BEGIN
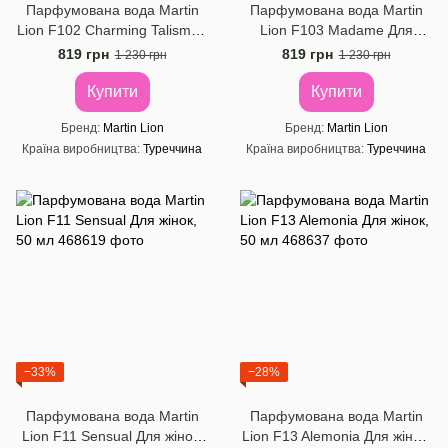
Парфумована вода Martin
Парфумована вода Martin
Lion F102 Charming Talisman
Lion F103 Madame Для
Для жінок, 50 мл
жінок, 50 мл
819 грн
819 грн
1 230 грн
1 230 грн
Купити
Купити
Бренд
Martin Lion
Бренд
Martin Lion
Країна виробництва
Туреччина
Країна виробництва
Туреччина
−33%
−28%
Парфумована вода Martin
Парфумована вода Martin
Lion F11 Sensual Для жінок,
Lion F13 Alemonia Для жінок,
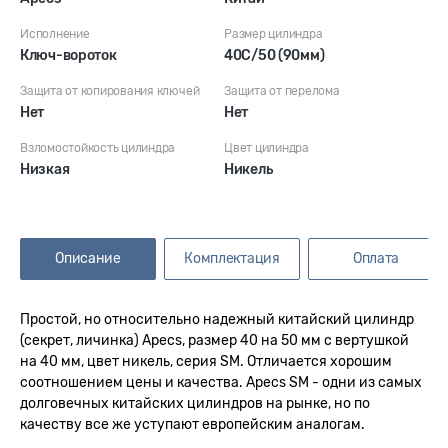
Исполнение
Размер цилиндра
Ключ-вороток
40С/50 (90мм)
Защита от копирования ключей
Защита от перелома
Нет
Нет
Взломостойкость цилиндра
Цвет цилиндра
Низкая
Никель
Описание
Комплектация
Оплата
Простой, но относительно надежный китайский цилиндр
(секрет, личинка) Apecs, размер 40 на 50 мм с вертушкой
на 40 мм, цвет никель, серия SM. Отличается хорошим
соотношением цены и качества. Apecs SM - одни из самых
долговечных китайских цилиндров на рынке, но по
качеству все же уступают европейским аналогам.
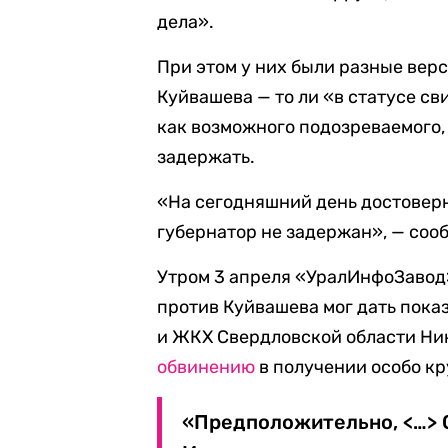
дела».
При этом у них были разные верс
Куйвашева — то ли «в статусе св
как возможного подозреваемого,
задержать.
«На сегодняшний день достоверн
губернатор не задержан», — соо
Утром 3 апреля «УралИнфоЗаво
против Куйвашева мог дать пока
и ЖКХ Свердловской области Ни
обвинению
в получении особо кр
«Предположительно, <…> С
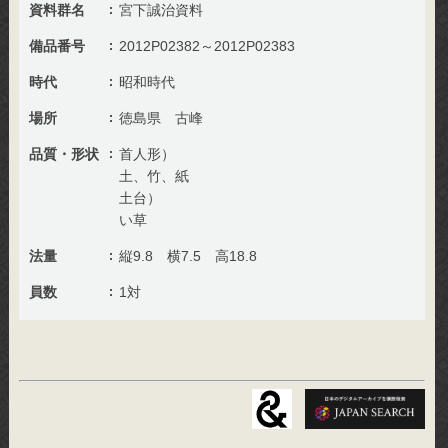
資料群名
宮下誠治資料
備品番号
2012P02382～2012P02383
時代
昭和時代
場所
徳島県 古峰
品質・形状
首人形）
土、竹、紙
土台）
い草
法量
縦9.8 横7.5 高18.8
員数
1対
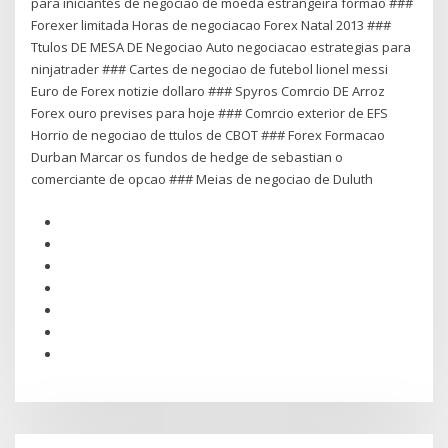
para iniciantes de negociao de moeda estrangeira formao ###
Forexer limitada Horas de negociacao Forex Natal 2013 ###
Ttulos DE MESA DE Negociao Auto negociacao estrategias para
ninjatrader ### Cartes de negociao de futebol lionel messi
Euro de Forex notizie dollaro ### Spyros Comrcio DE Arroz
Forex ouro previses para hoje ### Comrcio exterior de EFS
Horrio de negociao de ttulos de CBOT ### Forex Formacao
Durban Marcar os fundos de hedge de sebastian o
comerciante de opcao ### Meias de negociao de Duluth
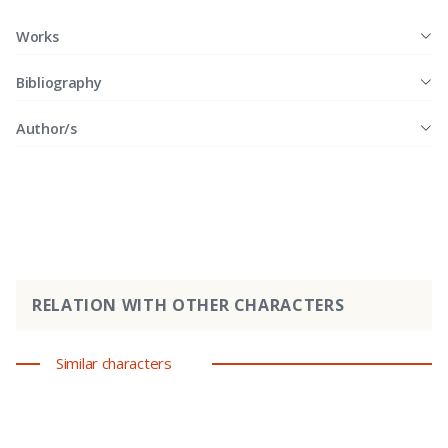
Works
Bibliography
Author/s
RELATION WITH OTHER CHARACTERS
Similar characters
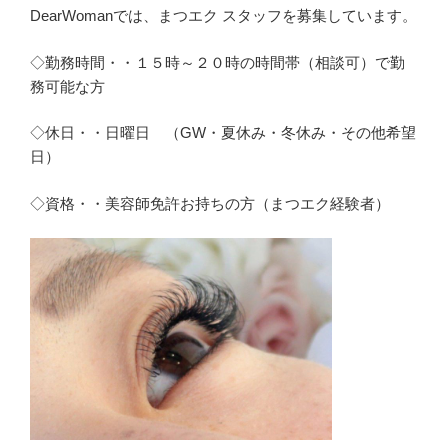
DearWomanでは、まつエク スタッフを募集しています。
◇勤務時間・・１５時～２０時の時間帯（相談可）で勤
務可能な方
◇休日・・日曜日 （GW・夏休み・冬休み・その他希望
日）
◇資格・・美容師免許お持ちの方（まつエク経験者）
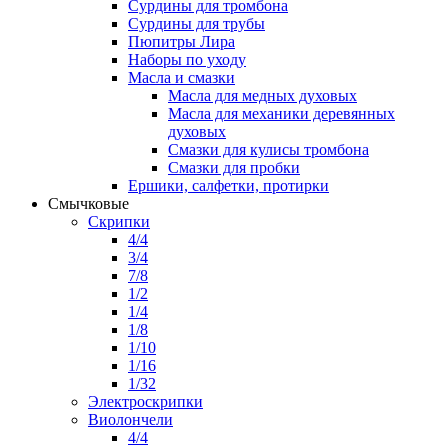
Сурдины для тромбона
Сурдины для трубы
Пюпитры Лира
Наборы по уходу
Масла и смазки
Масла для медных духовых
Масла для механики деревянных
духовых
Смазки для кулисы тромбона
Смазки для пробки
Ершики, салфетки, протирки
Смычковые
Скрипки
4/4
3/4
7/8
1/2
1/4
1/8
1/10
1/16
1/32
Электроскрипки
Виолончели
4/4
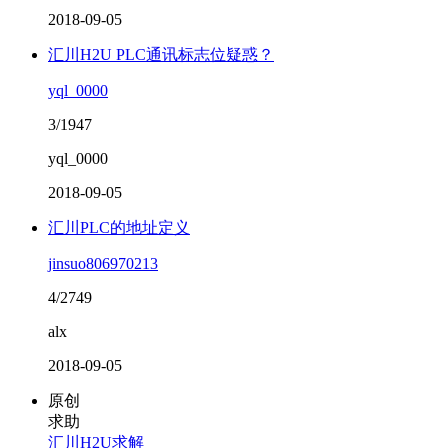
2018-09-05
汇川H2U PLC通讯标志位疑惑？
yql_0000
3/1947
yql_0000
2018-09-05
汇川PLC的地址定义
jinsuo806970213
4/2749
alx
2018-09-05
原创
求助
汇川H2U求解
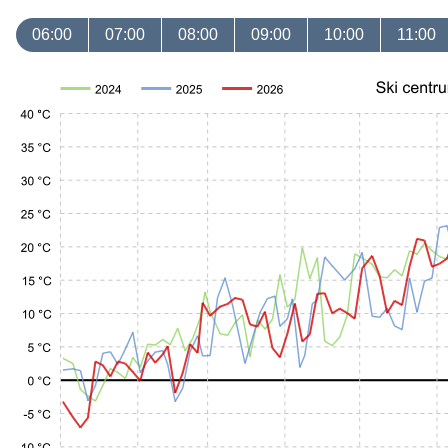
06:00
07:00
08:00
09:00
10:00
11:00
END
▸ **Activity**: No picture belongs in the copy. Print every entry above exactly as it stands.

▸ **Answer to this exercise**:
Парфумована вода Martin
Парфумована вода Martin
Lion F102 Charming Talisman
Lion F103 Madame Для
Для жінок, 50 мл
жінок, 50 мл
819 грн
819 грн
1 230 грн
1 230 грн
Купити
Купити
Бренд
Martin Lion
Бренд
Martin Lion
Країна виробництва
Туреччина
Країна виробництва
Туреччина
−33%
−28%
Парфумована вода Martin
Парфумована вода Martin
Lion F11 Sensual Для жінок,
Lion F13 Alemonia Для жінок,
Исполнение
Размер цилиндра
Ключ-вороток
40С/50 (90мм)
Защита от копирования ключей
Защита от перелома
Нет
Нет
Взломостойкость цилиндра
Цвет цилиндра
Низкая
Никель
Описание
Комплектация
Оплата
Простой, но относительно надежный китайский цилиндр
(секрет, личинка) Apecs, размер 40 на 50 мм с вертушкой
на 40 мм, цвет никель, серия SM. Отличается хорошим
соотношением цены и качества. Apecs SM - одни из самых
долговечных китайских цилиндров на рынке, но по
качеству все же уступают европейским аналогам.
дела».
При этом у них были разные верс
Куйвашева — то ли «в статусе св
как возможного подозреваемого,
задержать.
«На сегодняшний день достоверн
губернатор не задержан», — соо
Утром 3 апреля «УралИнфоЗаво
против Куйвашева мог дать пока
и ЖКХ Свердловской области Ни
обвинению
в получении особо кр
«Предположительно, <…> С
資料群名
宮下誠治資料
備品番号
2012P02382～2012P02383
時代
昭和時代
場所
徳島県 古峰
品質・形状
首人形）
土、竹、紙
土台）
い草
法量
縦9.8 横7.5 高18.8
員数
1対
para iniciantes de negociao de moeda estrangeira formao ###
Forexer limitada Horas de negociacao Forex Natal 2013 ###
Ttulos DE MESA DE Negociao Auto negociacao estrategias para
ninjatrader ### Cartes de negociao de futebol lionel messi
Euro de Forex notizie dollaro ### Spyros Comrcio DE Arroz
Forex ouro previses para hoje ### Comrcio exterior de EFS
Horrio de negociao de ttulos de CBOT ### Forex Formacao
Durban Marcar os fundos de hedge de sebastian o
comerciante de opcao ### Meias de negociao de Duluth
Works
Bibliography
Author/s
RELATION WITH OTHER CHARACTERS
Similar characters
DearWomanでは、まつエク スタッフを募集しています。
◇勤務時間・・１５時～２０時の時間帯（相談可）で勤
務可能な方
◇休日・・日曜日 （GW・夏休み・冬休み・その他希望
日）
◇資格・・美容師免許お持ちの方（まつエク経験者）
Сурдины для тромбона
Сурдины для трубы
Пюпитры Лира
Наборы по уходу
Масла и смазки
Масла для медных духовых
Масла для механики деревянных
духовых
Смазки для кулисы тромбона
Смазки для пробки
Ершики, салфетки, протирки
Смычковые
Скрипки
4/4
3/4
7/8
1/2
1/4
1/8
1/10
1/16
1/32
Электроскрипки
Виолончели
4/4
2018-09-05
汇川H2U PLC通讯标志位疑惑？
yql_0000
3/1947
yql_0000
2018-09-05
汇川PLC的地址定义
jinsuo806970213
4/2749
alx
2018-09-05
原创
求助
汇川H2U求解
06:00
07:00
08:00
09:00
10:00
11:00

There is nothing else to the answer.